> [Document passage]:
»»

The framework is described in detail in Coe (2000) and Shankar et al. (2003). Here, we demonstrate its viability by applying it to a river basin. Our choice for testing the framework is the Mandovi river (also called Mahadayi and Mhadei over some stretches), which has its source in the Sahyadri range and flows into the eastern Arabian Sea (Figure 1). Its catchment area is mostly in Goa, but also extends into the neighbouring states of Karnataka and Maharashtra. This choice is dictated by the following considerations. First, being one of the two rivers that flow past Panaji, the capital of Goa and the location of the National Institute of Oceanography, it is one of the best studied estuarine stretches in India, and is typical of the rivers along the west coast of India. Second, it is a small river, with a channel width less than 1 km over much of its 105 km length, making it a rigorous test of the DEM's accuracy: a DEM that works in this region should also work elsewhere in India. Third, discharge data are available for the Mandovi at one point, about 50 km from the mouth, making it possible to validate the framework. We conclude the paper by discussing the potential of this quantitative framework for quantifying the water resources of India.

Figure 1: The topography of the region, as seen in GLOBE data (after editing the DEM). The superimposed rivers were digitised from the maps of the Survey of India. The domain of the simulations described in this paper lies mostly in Goa. The Mandovi and the Zuari are the two main rivers of Goa. The Mandovi flows into the Aguada Bay near Panaji, the capital of Goa and the location of its main meteorological observatory. A stream-flow gauge is located on the Mandovi at Ganjem; Valpoi has the easternmost rain gauge in Goa, but data for 1959 from Kulem, farther east, are available for 1959 (Anon, 1964).

Application to the mandovi river in Goa
The Mandovi is one of the two major rivers located in Goa, the other being the Zuari (Figure 1). The two rivers are connected by a narrow channel, the Kumbarjua Canal (Shetye et al., 1995); many tributaries also feed into the two rivers. The Mandovi, the Zuari, the Kumbarjua Canal, and the tributaries form a network. The cross-sectional area of both rivers decreases rapidly upstream (Shetye et al., 1995). Tidal influence is felt in the Mandovi just a little downstream of Ganjem (Figure 1), approximately 50 km inland, during the dry season (Shetye et al., 1995). The estuarine stretches (where at least some salinity intrusion occurs during the dry season) receive freshwater primarily from rivers that originate in the Sahyadris (or Western Ghats), but there is additional inflow at several points along the main channels. A stream-flow gauge is located on the Mandovi at Ganjem, just upstream of the limit of tidal and salt incursion.

««

> [Apply what you read]:
[A] From the Mandovi river passage, set down the part running from "Figure 1: The" to "1959 (Anon, 1964)." word for word.
[B] List every cited source in the Mandovi river passage, each with its year.
[C] Answer from the Mandovi river passage:
(i) How long is the Mandovi?
(ii) What narrow channel connects the Mandovi and the Zuari?
(iii) Where on the Mandovi is the stream-flow gauge located?

> [Material provided]:

»»

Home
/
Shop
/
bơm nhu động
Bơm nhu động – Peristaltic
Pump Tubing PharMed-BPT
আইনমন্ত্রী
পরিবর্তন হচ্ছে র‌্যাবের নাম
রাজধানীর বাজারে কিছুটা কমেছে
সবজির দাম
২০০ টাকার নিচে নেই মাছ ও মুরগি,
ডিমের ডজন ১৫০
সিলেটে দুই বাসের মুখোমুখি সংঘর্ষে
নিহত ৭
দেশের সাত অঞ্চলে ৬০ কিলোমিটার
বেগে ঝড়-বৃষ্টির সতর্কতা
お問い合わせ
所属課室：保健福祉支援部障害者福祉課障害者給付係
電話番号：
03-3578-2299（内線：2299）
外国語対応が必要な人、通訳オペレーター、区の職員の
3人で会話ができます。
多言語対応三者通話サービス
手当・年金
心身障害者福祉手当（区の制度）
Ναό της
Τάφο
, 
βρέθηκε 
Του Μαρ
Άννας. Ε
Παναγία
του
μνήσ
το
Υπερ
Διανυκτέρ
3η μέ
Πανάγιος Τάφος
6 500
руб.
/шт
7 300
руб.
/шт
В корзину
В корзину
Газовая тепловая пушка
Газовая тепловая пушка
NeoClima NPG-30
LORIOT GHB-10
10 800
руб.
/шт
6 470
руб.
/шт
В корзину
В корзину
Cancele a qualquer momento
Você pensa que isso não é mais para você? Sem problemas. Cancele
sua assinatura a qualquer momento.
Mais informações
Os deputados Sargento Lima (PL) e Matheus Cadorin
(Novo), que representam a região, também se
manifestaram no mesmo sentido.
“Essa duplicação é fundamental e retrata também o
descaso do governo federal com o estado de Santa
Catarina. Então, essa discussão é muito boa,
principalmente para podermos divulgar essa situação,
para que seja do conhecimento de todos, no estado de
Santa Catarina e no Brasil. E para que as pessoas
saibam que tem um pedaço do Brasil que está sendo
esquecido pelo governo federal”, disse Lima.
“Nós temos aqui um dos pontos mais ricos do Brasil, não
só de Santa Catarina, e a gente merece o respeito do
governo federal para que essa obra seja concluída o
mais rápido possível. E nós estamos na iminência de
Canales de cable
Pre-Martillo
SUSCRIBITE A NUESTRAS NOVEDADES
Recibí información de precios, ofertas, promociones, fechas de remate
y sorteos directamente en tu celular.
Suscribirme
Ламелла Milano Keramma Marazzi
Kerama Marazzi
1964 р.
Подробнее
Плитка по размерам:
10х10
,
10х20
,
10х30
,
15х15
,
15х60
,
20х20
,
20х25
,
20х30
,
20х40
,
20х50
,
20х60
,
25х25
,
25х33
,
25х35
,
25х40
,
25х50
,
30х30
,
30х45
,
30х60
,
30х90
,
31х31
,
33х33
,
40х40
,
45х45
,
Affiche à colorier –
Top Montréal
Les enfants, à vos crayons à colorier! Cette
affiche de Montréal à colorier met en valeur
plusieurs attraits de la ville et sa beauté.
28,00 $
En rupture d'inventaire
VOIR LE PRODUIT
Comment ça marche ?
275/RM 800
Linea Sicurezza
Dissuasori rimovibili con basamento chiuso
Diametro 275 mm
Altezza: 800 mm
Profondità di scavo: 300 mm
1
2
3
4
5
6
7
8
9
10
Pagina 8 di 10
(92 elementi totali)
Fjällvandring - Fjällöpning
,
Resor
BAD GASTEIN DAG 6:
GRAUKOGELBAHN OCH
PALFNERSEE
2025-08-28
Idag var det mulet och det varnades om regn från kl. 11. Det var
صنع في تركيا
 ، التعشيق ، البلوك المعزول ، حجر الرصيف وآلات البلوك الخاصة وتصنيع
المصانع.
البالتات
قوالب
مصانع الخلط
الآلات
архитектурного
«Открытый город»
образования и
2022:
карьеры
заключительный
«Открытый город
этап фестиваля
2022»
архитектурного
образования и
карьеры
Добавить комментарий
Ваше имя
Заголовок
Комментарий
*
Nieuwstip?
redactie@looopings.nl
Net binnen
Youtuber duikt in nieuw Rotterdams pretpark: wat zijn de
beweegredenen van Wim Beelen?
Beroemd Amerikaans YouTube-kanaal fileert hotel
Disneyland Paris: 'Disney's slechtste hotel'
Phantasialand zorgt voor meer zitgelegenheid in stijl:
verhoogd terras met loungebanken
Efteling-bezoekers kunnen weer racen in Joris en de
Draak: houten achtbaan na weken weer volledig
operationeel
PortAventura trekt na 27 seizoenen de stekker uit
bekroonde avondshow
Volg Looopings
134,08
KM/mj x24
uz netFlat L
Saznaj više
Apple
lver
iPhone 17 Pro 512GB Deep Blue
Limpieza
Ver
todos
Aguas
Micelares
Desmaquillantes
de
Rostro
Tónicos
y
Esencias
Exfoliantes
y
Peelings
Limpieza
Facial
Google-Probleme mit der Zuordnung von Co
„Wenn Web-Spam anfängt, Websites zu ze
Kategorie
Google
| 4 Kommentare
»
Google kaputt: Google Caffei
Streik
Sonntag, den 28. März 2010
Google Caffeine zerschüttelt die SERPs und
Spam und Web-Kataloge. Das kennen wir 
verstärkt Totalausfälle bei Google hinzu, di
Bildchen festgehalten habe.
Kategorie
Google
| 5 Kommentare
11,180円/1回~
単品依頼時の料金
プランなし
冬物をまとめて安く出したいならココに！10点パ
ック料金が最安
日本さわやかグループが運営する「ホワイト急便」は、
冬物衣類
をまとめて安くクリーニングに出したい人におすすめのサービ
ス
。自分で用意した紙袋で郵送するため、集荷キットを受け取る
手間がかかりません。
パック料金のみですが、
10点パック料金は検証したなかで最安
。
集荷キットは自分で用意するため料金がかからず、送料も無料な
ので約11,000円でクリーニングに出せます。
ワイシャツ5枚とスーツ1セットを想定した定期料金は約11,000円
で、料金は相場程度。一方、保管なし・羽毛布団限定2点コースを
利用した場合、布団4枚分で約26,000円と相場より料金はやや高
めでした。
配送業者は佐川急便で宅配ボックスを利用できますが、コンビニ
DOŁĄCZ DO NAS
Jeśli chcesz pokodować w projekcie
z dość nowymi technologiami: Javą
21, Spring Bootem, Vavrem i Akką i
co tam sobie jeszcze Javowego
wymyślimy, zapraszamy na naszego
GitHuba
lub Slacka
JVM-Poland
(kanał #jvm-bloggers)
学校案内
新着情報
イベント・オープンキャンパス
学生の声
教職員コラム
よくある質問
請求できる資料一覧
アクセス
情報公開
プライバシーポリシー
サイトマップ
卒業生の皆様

««

> [Exercise answers]:
[A]
Figure 1: The topography of the region, as seen in GLOBE data (after editing the DEM). The superimposed rivers were digitised from the maps of the Survey of India. The domain of the simulations described in this paper lies mostly in Goa. The Mandovi and the Zuari are the two main rivers of Goa. The Mandovi flows into the Aguada Bay near Panaji, the capital of Goa and the location of its main meteorological observatory. A stream-flow gauge is located on the Mandovi at Ganjem; Valpoi has the easternmost rain gauge in Goa, but data for 1959 from Kulem, farther east, are available for 1959 (Anon, 1964).

[B]
Coe (2000)
Shankar et al. (2003)
Anon (1964)
Shetye et al. (1995)

[C]
(i) 105 km
(ii) The Kumbarjua Canal
(iii) At Ganjem